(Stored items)
------------------------------
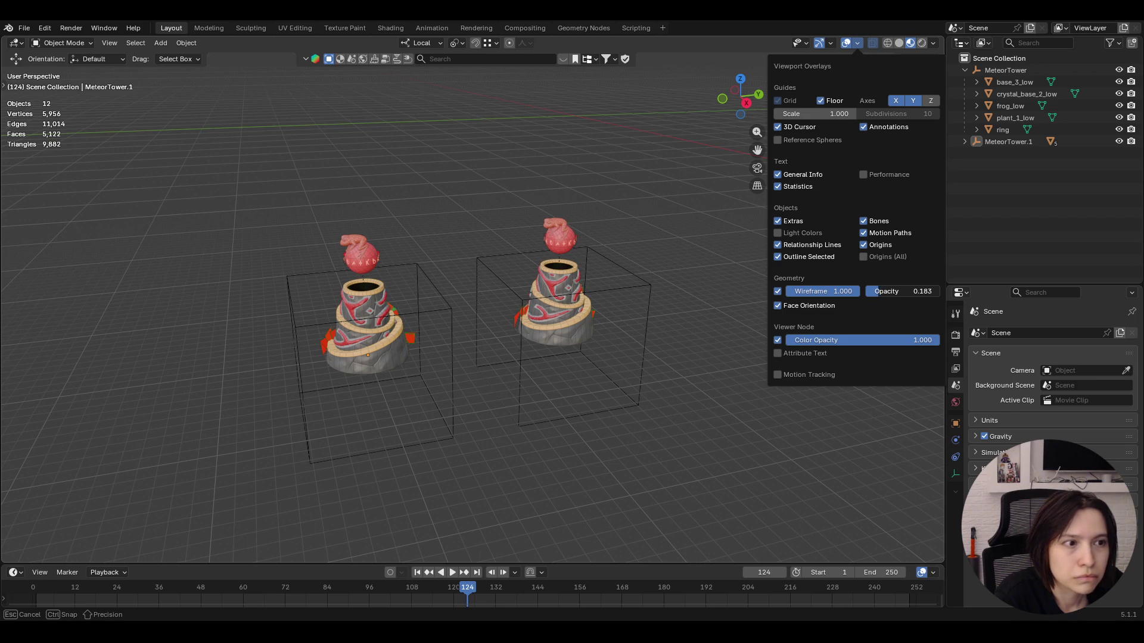
{"action": "mouse_move", "coordinate": [441, 324]}
{"action": "middle_mouse_down"}
{"action": "mouse_move", "coordinate": [550, 308]}
{"action": "mouse_move", "coordinate": [598, 266]}
{"action": "mouse_move", "coordinate": [598, 280]}
{"action": "middle_mouse_up"}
------------------------------
**YOUR ASSIGNMENT**
What is needed is every line of the records above that contains the word "coordinate".

**ANSWER SPACE**
{"action": "mouse_move", "coordinate": [441, 324]}
{"action": "mouse_move", "coordinate": [550, 308]}
{"action": "mouse_move", "coordinate": [598, 266]}
{"action": "mouse_move", "coordinate": [598, 280]}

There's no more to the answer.